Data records
--- START ---
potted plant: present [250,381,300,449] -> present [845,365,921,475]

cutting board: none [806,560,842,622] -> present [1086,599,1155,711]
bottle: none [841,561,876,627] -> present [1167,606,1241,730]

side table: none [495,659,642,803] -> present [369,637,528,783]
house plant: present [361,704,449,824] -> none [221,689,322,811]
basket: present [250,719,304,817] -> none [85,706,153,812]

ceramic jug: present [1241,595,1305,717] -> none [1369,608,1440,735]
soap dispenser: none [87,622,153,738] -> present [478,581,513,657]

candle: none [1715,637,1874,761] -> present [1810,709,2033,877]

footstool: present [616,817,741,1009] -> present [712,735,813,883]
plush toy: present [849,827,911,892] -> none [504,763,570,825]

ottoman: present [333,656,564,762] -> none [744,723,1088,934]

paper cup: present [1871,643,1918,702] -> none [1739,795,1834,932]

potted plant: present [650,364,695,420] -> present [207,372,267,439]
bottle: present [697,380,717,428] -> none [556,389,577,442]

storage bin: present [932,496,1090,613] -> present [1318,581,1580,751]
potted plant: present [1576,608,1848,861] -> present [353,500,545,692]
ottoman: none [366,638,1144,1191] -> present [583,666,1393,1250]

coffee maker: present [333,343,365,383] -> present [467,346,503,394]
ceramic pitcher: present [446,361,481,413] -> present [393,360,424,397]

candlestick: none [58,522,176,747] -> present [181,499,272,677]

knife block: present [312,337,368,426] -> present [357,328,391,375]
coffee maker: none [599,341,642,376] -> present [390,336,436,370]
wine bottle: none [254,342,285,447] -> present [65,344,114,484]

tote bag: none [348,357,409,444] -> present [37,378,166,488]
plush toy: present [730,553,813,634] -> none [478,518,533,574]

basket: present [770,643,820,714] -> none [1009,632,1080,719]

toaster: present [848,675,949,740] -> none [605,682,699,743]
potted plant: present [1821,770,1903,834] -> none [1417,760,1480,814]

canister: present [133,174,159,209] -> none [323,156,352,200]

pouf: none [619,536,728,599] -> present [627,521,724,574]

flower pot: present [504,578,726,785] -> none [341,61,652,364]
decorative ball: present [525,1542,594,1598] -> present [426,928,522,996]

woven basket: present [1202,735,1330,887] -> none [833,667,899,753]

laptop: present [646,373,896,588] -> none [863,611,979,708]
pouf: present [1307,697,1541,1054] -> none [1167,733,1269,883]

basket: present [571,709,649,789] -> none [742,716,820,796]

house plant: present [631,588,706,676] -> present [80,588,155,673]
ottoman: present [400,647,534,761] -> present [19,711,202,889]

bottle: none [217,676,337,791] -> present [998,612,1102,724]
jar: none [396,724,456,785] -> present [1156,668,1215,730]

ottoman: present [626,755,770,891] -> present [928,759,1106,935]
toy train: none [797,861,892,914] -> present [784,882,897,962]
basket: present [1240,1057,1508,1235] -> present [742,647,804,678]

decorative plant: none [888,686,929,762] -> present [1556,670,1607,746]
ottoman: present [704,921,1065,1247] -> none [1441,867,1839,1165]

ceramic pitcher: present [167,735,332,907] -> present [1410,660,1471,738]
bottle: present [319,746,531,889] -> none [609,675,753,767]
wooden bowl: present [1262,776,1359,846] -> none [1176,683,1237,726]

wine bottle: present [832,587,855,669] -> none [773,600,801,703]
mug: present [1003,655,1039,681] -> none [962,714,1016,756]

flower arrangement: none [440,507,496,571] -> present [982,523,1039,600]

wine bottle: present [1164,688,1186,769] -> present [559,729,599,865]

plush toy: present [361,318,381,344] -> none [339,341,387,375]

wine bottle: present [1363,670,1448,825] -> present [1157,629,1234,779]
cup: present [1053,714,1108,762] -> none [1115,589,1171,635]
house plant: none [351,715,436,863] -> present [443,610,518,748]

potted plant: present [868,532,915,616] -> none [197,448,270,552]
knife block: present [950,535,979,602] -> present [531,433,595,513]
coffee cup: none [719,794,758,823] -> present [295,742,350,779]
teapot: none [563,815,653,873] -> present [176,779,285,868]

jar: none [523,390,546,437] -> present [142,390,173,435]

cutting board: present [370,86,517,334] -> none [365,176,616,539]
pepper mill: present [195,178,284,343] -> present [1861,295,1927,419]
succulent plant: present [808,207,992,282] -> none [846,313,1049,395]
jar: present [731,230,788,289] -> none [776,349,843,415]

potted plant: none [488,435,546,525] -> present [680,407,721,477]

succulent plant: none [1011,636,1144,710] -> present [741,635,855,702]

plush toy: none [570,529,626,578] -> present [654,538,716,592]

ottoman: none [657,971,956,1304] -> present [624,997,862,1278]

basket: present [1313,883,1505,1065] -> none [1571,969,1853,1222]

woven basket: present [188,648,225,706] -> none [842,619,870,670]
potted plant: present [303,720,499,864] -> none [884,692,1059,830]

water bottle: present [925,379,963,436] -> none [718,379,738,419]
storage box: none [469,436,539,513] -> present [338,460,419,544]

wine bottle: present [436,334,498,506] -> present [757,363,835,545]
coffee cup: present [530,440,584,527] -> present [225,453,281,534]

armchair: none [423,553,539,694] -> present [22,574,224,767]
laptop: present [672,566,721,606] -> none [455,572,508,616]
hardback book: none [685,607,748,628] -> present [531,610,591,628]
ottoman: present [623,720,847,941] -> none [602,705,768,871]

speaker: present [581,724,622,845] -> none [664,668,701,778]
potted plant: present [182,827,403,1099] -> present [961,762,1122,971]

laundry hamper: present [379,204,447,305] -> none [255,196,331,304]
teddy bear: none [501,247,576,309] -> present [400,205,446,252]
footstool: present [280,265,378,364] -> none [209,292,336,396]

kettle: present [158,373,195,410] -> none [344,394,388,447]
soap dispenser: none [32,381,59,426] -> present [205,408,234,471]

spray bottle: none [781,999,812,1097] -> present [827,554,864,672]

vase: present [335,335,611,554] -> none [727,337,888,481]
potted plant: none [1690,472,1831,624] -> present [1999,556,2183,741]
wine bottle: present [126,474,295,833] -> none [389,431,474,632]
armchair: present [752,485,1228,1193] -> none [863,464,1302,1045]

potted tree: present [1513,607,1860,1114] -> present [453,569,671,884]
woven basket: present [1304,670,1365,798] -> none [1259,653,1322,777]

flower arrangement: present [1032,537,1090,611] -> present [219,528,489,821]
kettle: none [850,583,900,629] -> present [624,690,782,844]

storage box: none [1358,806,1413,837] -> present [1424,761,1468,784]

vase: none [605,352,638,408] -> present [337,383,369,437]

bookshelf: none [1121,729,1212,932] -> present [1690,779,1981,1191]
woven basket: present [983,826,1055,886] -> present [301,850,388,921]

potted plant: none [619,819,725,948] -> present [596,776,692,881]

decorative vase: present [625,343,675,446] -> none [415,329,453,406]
--- END ---
Aim of the exercise: Filter the records for lines holding the string "kettle". Copy each one.

Reply to the exercise:
kettle: present [158,373,195,410] -> none [344,394,388,447]
kettle: none [850,583,900,629] -> present [624,690,782,844]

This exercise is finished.